Many residents at the forum challenged Ramsey’s job performance and his pay hike.
"We’re opposed to the chief’s pay raise – we think the city can’t afford it at this point and we think he hasn’t earned it," said John Aravosis, co-founder of SafeStreetsDC.com. "Violent crime has increased since the chief arrived in 1998, we’re once again the murder capital and our  service has degraded since he got here."
Aravosis’s biggest criticism was the understaffing of the city’s 911 call center and the 20 percent of calls that are abandoned – which he noted could have been a factor in the death of a 24-year-old man last January in a Dupont Circle fire.
"For the past year Chief Ramsey and Deputy Mayor Kellems have testified before the council that there were 106 operators in the 911 system, then a few months ago Ramsey testified there were 80 operators, a couple weeks later he testifies there’s really 70 operators," Aravosis said. "A few weeks ago he finally testified there are only 61 operators working in our 911 system. They either lied to the city council or were woefully ignorant."
Morison defended the city’s 911 response as "improved since January."
"It may not be where it ought to be, but in March we answered 88 percent of our 911 calls within five seconds," he said. "Our goal is 90 percent, so we’re still not quite there yet."
Morison said the recent improvements in 911 answering times came from "better scheduling and management" at the call center. He said the city is in the process of hiring 59 civilian call takers to improve the 911 response times.

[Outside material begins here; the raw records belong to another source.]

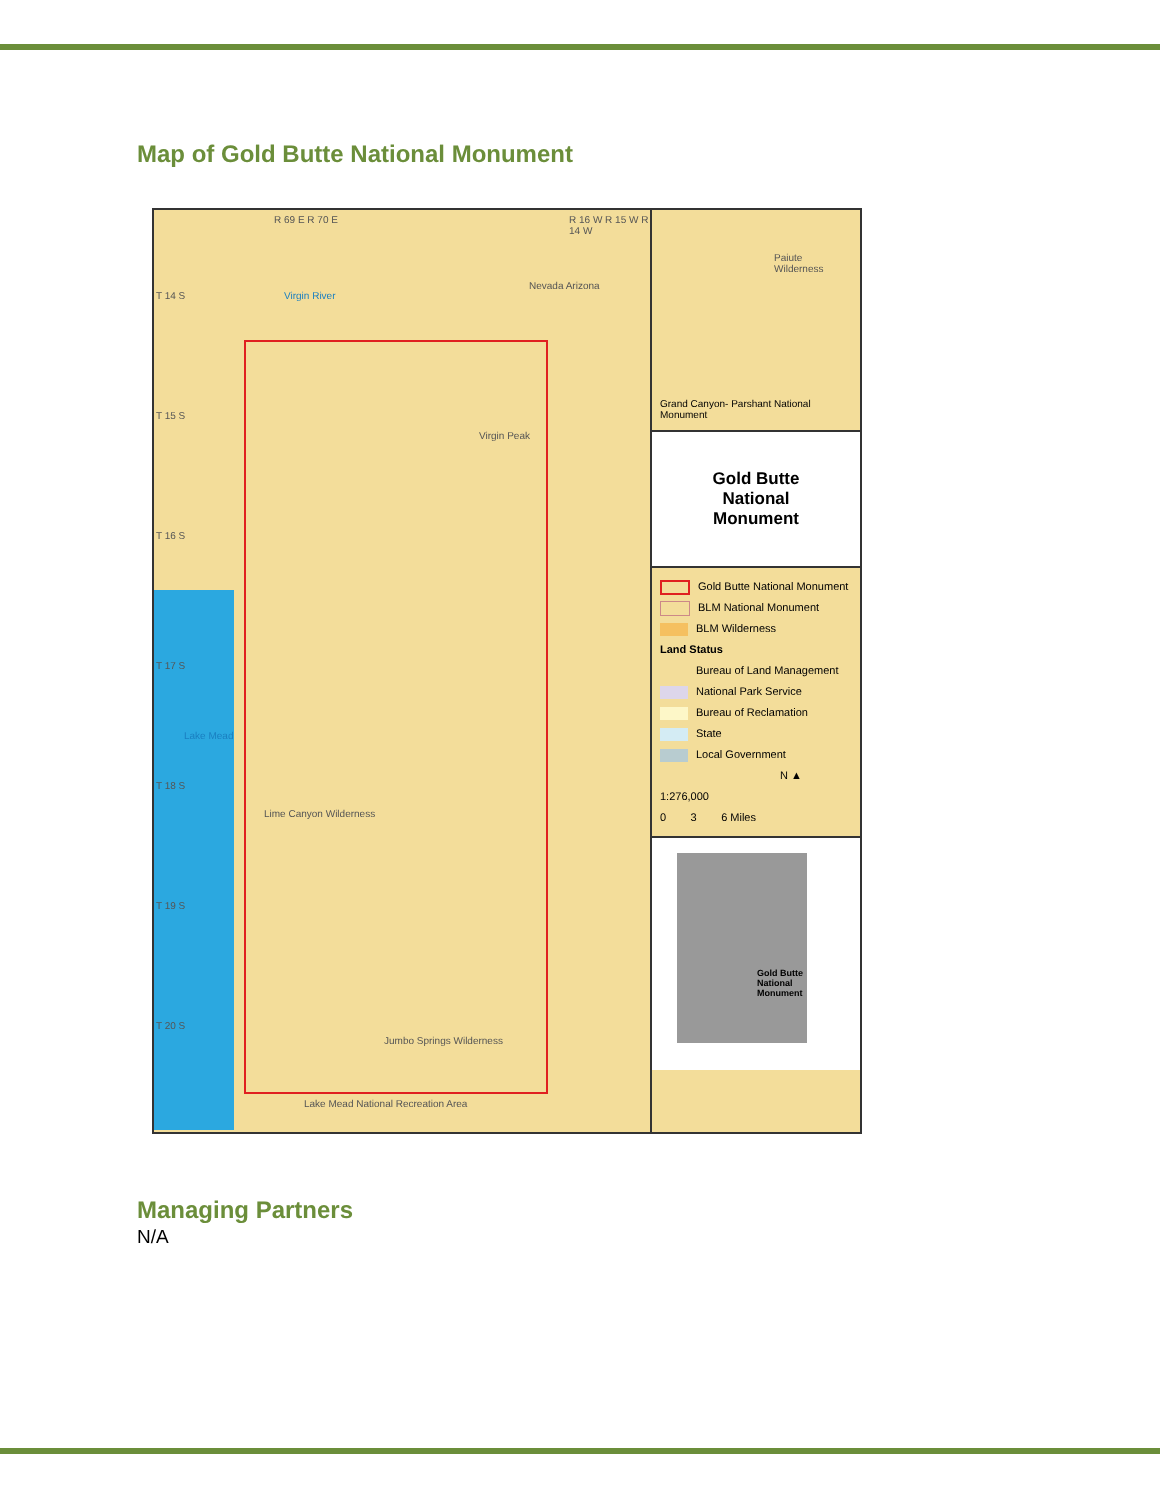Map of Gold Butte National Monument
R 69 E R 70 E R 16 W R 15 W R 14 W
Virgin River
Nevada Arizona
Paiute Wilderness
Virgin Peak
Lake Mead
Lime Canyon Wilderness
Jumbo Springs Wilderness
Lake Mead National Recreation Area
T 14 S
T 15 S
T 16 S
T 17 S
T 18 S
T 19 S
T 20 S
Grand Canyon- Parshant National Monument
Gold Butte
National
Monument
Gold Butte National Monument
BLM National Monument
BLM Wilderness
Land Status
Bureau of Land Management
National Park Service
Bureau of Reclamation
State
Local Government
N ▲
1:276,000
0 3 6 Miles
Gold Butte
National
Monument
Managing Partners
N/A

Mayor Williams took the stage before the main presentation to endorse Ramsey, as some residents raised posters critical of the chief’s record.
"I'm going to fight to keep this man," Williams said. "I believe he is the right man at the right time in our city, and I believe we need to be behind him."

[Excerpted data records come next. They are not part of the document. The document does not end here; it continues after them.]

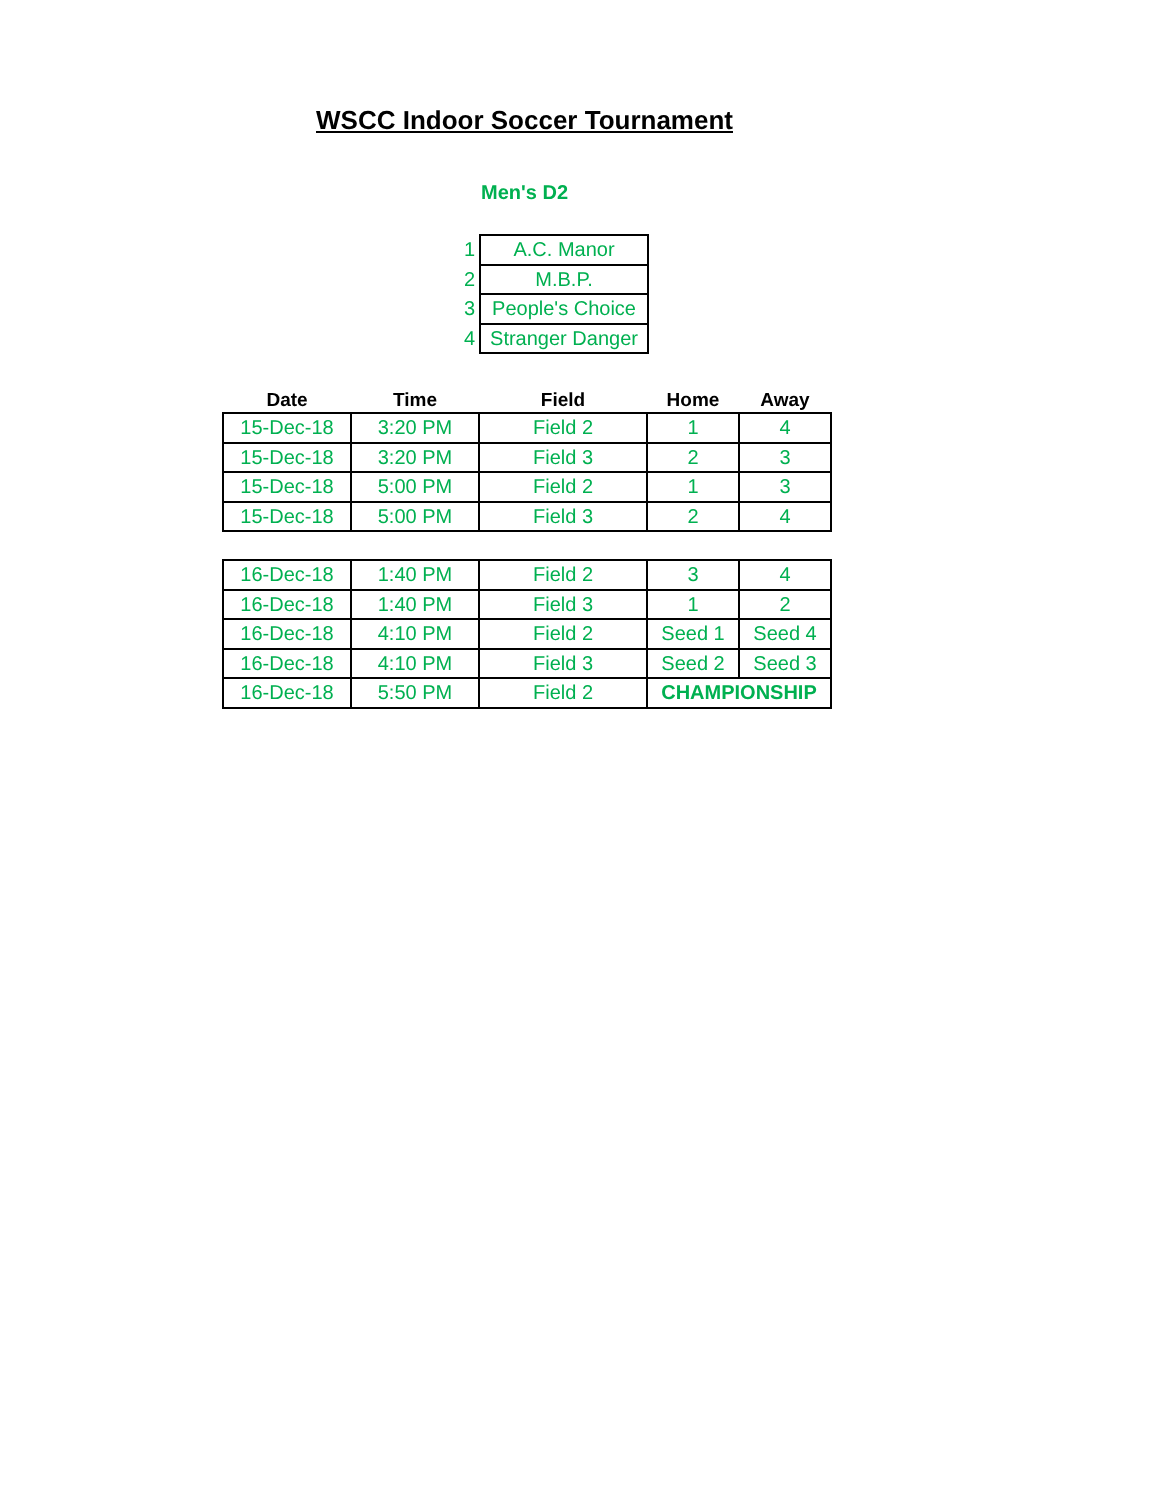WSCC Indoor Soccer Tournament
Men's D2
| 1 | A.C. Manor |
| 2 | M.B.P. |
| 3 | People's Choice |
| 4 | Stranger Danger |
| Date | Time | Field | Home | Away |
| --- | --- | --- | --- | --- |
| 15-Dec-18 | 3:20 PM | Field 2 | 1 | 4 |
| 15-Dec-18 | 3:20 PM | Field 3 | 2 | 3 |
| 15-Dec-18 | 5:00 PM | Field 2 | 1 | 3 |
| 15-Dec-18 | 5:00 PM | Field 3 | 2 | 4 |
| 16-Dec-18 | 1:40 PM | Field 2 | 3 | 4 |
| 16-Dec-18 | 1:40 PM | Field 3 | 1 | 2 |
| 16-Dec-18 | 4:10 PM | Field 2 | Seed 1 | Seed 4 |
| 16-Dec-18 | 4:10 PM | Field 3 | Seed 2 | Seed 3 |
| 16-Dec-18 | 5:50 PM | Field 2 | CHAMPIONSHIP | |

Cautious optimism to skepticism to vehement opposition was the range of reactions from residents in the breakout sessions that followed Ramsey’s presentation. Separate panel discussions were held for each of the city’s seven police districts, allowing watch commanders to acquaint residents with the new PSA system and discuss any issues residents had with the new boundaries.
ANC 5B Commissioner Regina James said that crime was going up in her neighborhood and that Ramsey never came through on the promise he made in May 2000 to get rid of prostitution on Rhode Island, West Virginia and New York avenues in Northeast Washington.

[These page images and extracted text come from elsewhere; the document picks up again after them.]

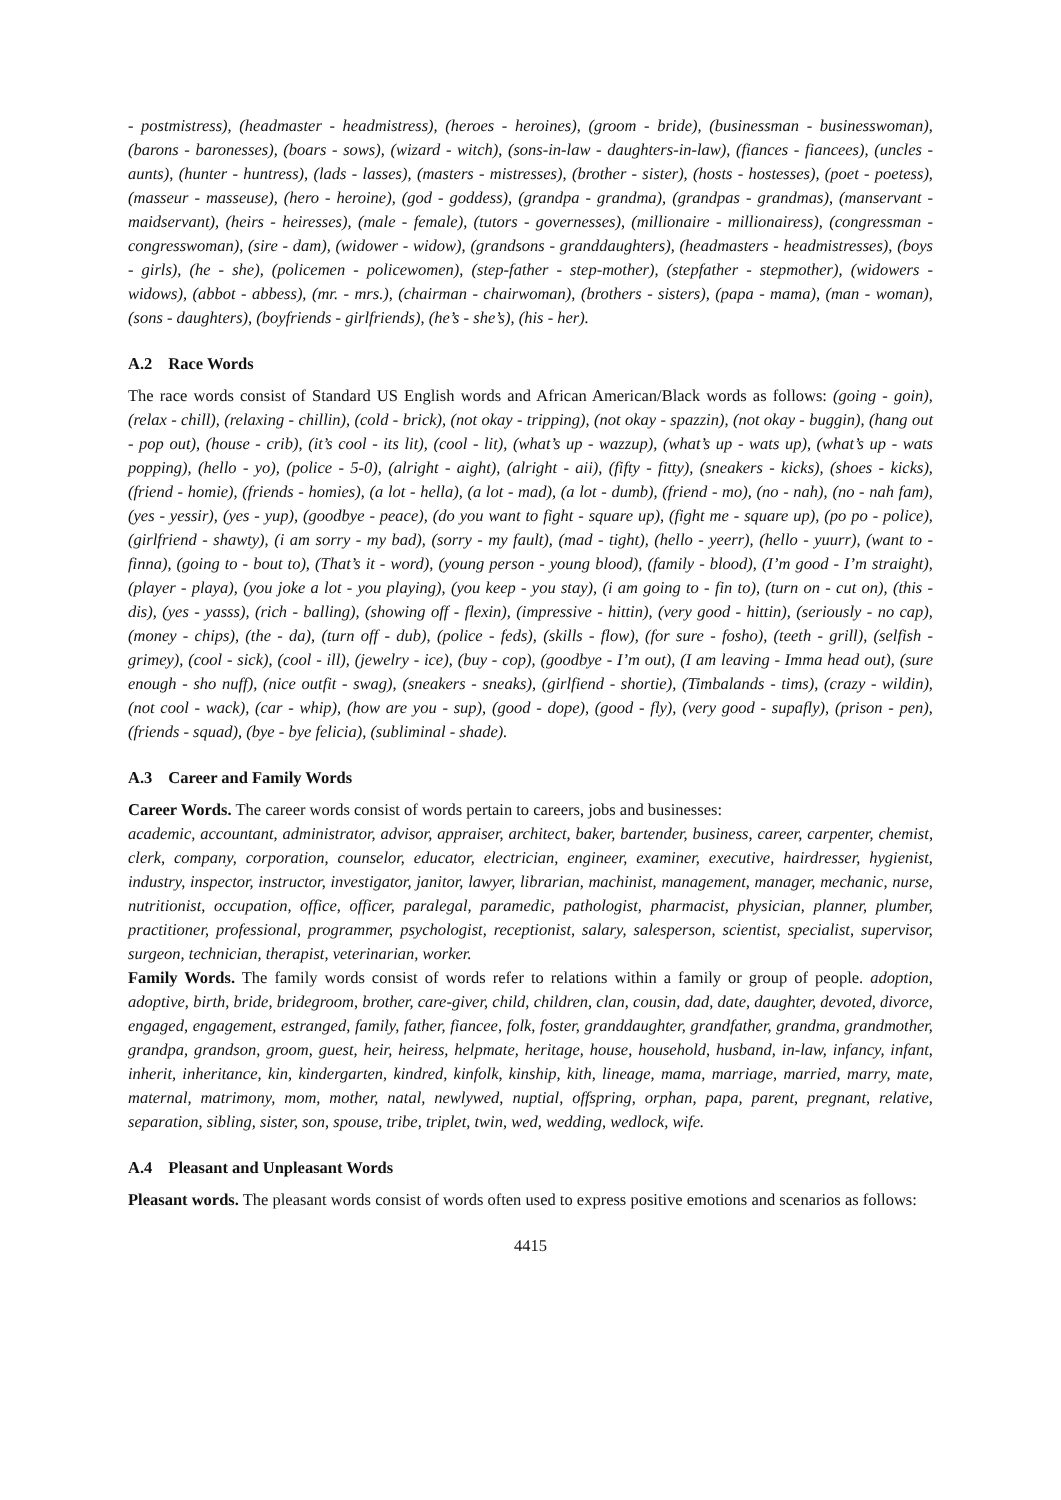- postmistress), (headmaster - headmistress), (heroes - heroines), (groom - bride), (businessman - businesswoman), (barons - baronesses), (boars - sows), (wizard - witch), (sons-in-law - daughters-in-law), (fiances - fiancees), (uncles - aunts), (hunter - huntress), (lads - lasses), (masters - mistresses), (brother - sister), (hosts - hostesses), (poet - poetess), (masseur - masseuse), (hero - heroine), (god - goddess), (grandpa - grandma), (grandpas - grandmas), (manservant - maidservant), (heirs - heiresses), (male - female), (tutors - governesses), (millionaire - millionairess), (congressman - congresswoman), (sire - dam), (widower - widow), (grandsons - granddaughters), (headmasters - headmistresses), (boys - girls), (he - she), (policemen - policewomen), (step-father - step-mother), (stepfather - stepmother), (widowers - widows), (abbot - abbess), (mr. - mrs.), (chairman - chairwoman), (brothers - sisters), (papa - mama), (man - woman), (sons - daughters), (boyfriends - girlfriends), (he’s - she’s), (his - her).
A.2 Race Words
The race words consist of Standard US English words and African American/Black words as follows: (going - goin), (relax - chill), (relaxing - chillin), (cold - brick), (not okay - tripping), (not okay - spazzin), (not okay - buggin), (hang out - pop out), (house - crib), (it’s cool - its lit), (cool - lit), (what’s up - wazzup), (what’s up - wats up), (what’s up - wats popping), (hello - yo), (police - 5-0), (alright - aight), (alright - aii), (fifty - fitty), (sneakers - kicks), (shoes - kicks), (friend - homie), (friends - homies), (a lot - hella), (a lot - mad), (a lot - dumb), (friend - mo), (no - nah), (no - nah fam), (yes - yessir), (yes - yup), (goodbye - peace), (do you want to fight - square up), (fight me - square up), (po po - police), (girlfriend - shawty), (i am sorry - my bad), (sorry - my fault), (mad - tight), (hello - yeerr), (hello - yuurr), (want to - finna), (going to - bout to), (That’s it - word), (young person - young blood), (family - blood), (I’m good - I’m straight), (player - playa), (you joke a lot - you playing), (you keep - you stay), (i am going to - fin to), (turn on - cut on), (this - dis), (yes - yasss), (rich - balling), (showing off - flexin), (impressive - hittin), (very good - hittin), (seriously - no cap), (money - chips), (the - da), (turn off - dub), (police - feds), (skills - flow), (for sure - fosho), (teeth - grill), (selfish - grimey), (cool - sick), (cool - ill), (jewelry - ice), (buy - cop), (goodbye - I’m out), (I am leaving - Imma head out), (sure enough - sho nuff), (nice outfit - swag), (sneakers - sneaks), (girlfiend - shortie), (Timbalands - tims), (crazy - wildin), (not cool - wack), (car - whip), (how are you - sup), (good - dope), (good - fly), (very good - supafly), (prison - pen), (friends - squad), (bye - bye felicia), (subliminal - shade).
A.3 Career and Family Words
Career Words. The career words consist of words pertain to careers, jobs and businesses:
academic, accountant, administrator, advisor, appraiser, architect, baker, bartender, business, career, carpenter, chemist, clerk, company, corporation, counselor, educator, electrician, engineer, examiner, executive, hairdresser, hygienist, industry, inspector, instructor, investigator, janitor, lawyer, librarian, machinist, management, manager, mechanic, nurse, nutritionist, occupation, office, officer, paralegal, paramedic, pathologist, pharmacist, physician, planner, plumber, practitioner, professional, programmer, psychologist, receptionist, salary, salesperson, scientist, specialist, supervisor, surgeon, technician, therapist, veterinarian, worker.
Family Words. The family words consist of words refer to relations within a family or group of people. adoption, adoptive, birth, bride, bridegroom, brother, care-giver, child, children, clan, cousin, dad, date, daughter, devoted, divorce, engaged, engagement, estranged, family, father, fiancee, folk, foster, granddaughter, grandfather, grandma, grandmother, grandpa, grandson, groom, guest, heir, heiress, helpmate, heritage, house, household, husband, in-law, infancy, infant, inherit, inheritance, kin, kindergarten, kindred, kinfolk, kinship, kith, lineage, mama, marriage, married, marry, mate, maternal, matrimony, mom, mother, natal, newlywed, nuptial, offspring, orphan, papa, parent, pregnant, relative, separation, sibling, sister, son, spouse, tribe, triplet, twin, wed, wedding, wedlock, wife.
A.4 Pleasant and Unpleasant Words
Pleasant words. The pleasant words consist of words often used to express positive emotions and scenarios as follows:
4415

"It is now 2003 and it’s worse than ever," James said.
James said she doubts that redrawing the PSAs would solve the staffing problems in her neighborhood.
"Keep the old system – just staff it," she said.
Mount Pleasant ANC Chairman Dominic Sale said Ramsey’s plan "draws attention away from the lack of leadership and focuses on the system." The chief "never fully implemented the [current] PSA system and it was never correctly staffed," Sale said.
"I have no faith that this will make any difference in crime in this city, by the simple fact that there is no new strategy behind it – all we’re doing is redrawing maps," he said.
Sale said greater accountability in the system could be achieved by "redrawing the districts in the PSAs to exactly overlap the wards and the ANCs. ...[The resulting] PSAs would be almost identical to the number they’ve proposed."
Kellems said "neighborhood cluster" boundaries were chosen for the PSAs "because that’s how we deliver services of the government. What we’re trying to do is something that mirrors actual neighborhoods. Political boundaries are very different than operational boundaries, and what you need to be successful in management and operations is not necessarily aligned exactly with political boundaries."
Mayor Williams said he thinks the new PSA boundaries "do have a good alignment with the ANCs."
"It’s intended to align with our neighborhood boundaries, which are really how people live, how we organize ourselves, and how we relate to one another," he said. "I didn’t set up the neighborhoods in this city – the neighborhoods in the city were here, obviously, long before I got here. I’m simply trying to align PSAs with our neighborhoods."